After the procedure and all day Thursday, I was definitely in shock from the whole thing. Obviously, we are really disappointed. We were so excited to be having another baby and Malachy was really excited too. Being in the Hospital was really hard because I had to sign papers and have stuff explained to me that was really hard to hear. Also they played the baby song (when the babys go up to the nursery) 2 times and then I couldn't stop crying. And being in the O.R. reminded me of my C-section so it just really sucked.
Since I have been home there have been a lot of distractions I had to help get the kitchen finished and the house ready for Mark's moms visit. (Kim and Mark did all the really hard stuff) Mark's Mom was here Friday through today. Noah, Lauren, Jason, Dee, Joey, Ross, Mom, and Dad were here today for Easter as well. So I have been busy. I was in a lot of pain Friday and Saturday (more back and neck pain then tummy pain which is strange) but I'm feeling better today. The sadness comes in waves. Sometimes I forget I'm not still pregnant and then that sucks.
I think I am in the anger stage of mourning because I have found myself mad at almost everyone the past few days. I feel angry that at work the people who knew I was pregnant didn't tell me to slow down when I was doing too much, or I feel like they gave me the impression they were annoyed by my pregnancy or it was inconvenient to them, I feel angry that people have not been more sensitive or caring towards me the past few days, I feel angry that the doctors office was just going to send me home, I can get mad at poor Mark about anything. I'm just really angry. I know in my head that no one really did anything wrong that this is just one of those things that happens. (with that said I really don't need any lectures along those lines I do know that) I know I couldn't have prevented it and neither could other people. I know people don't know what to say so they appear insensitive when it is really they just don't know and everyone has there own problems they are dealing with. I know all that. I think the anger is just part of the healing process and I have to go through it.
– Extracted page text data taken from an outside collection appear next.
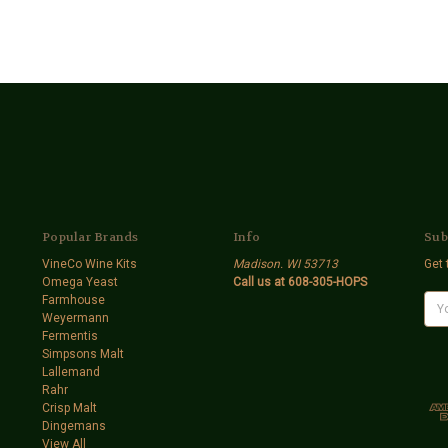
Popular Brands
Info
Sub
VineCo Wine Kits
Madison. WI 53713
Get 
Omega Yeast
Call us at 608-305-HOPS
Farmhouse
E
Weyermann
m
Fermentis
a
Simpsons Malt
i
Lallemand
l
Rahr
A
Crisp Malt
d
Dingemans
d
View All
r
I'm going to do my best to go through the process in a healthy way and not allow myself to slip back into depression which feels like it is creeping up on me and weighing me down. But I will fight it. Mark and I hope to try again as soon as the Doctor gives us the go ahead.
Wow...long story but for those of you who didn't know I had to start at the beginning. Thanks for your love and prayers! I seriously do have the best friends and family in the whole world and I really appreciate you all.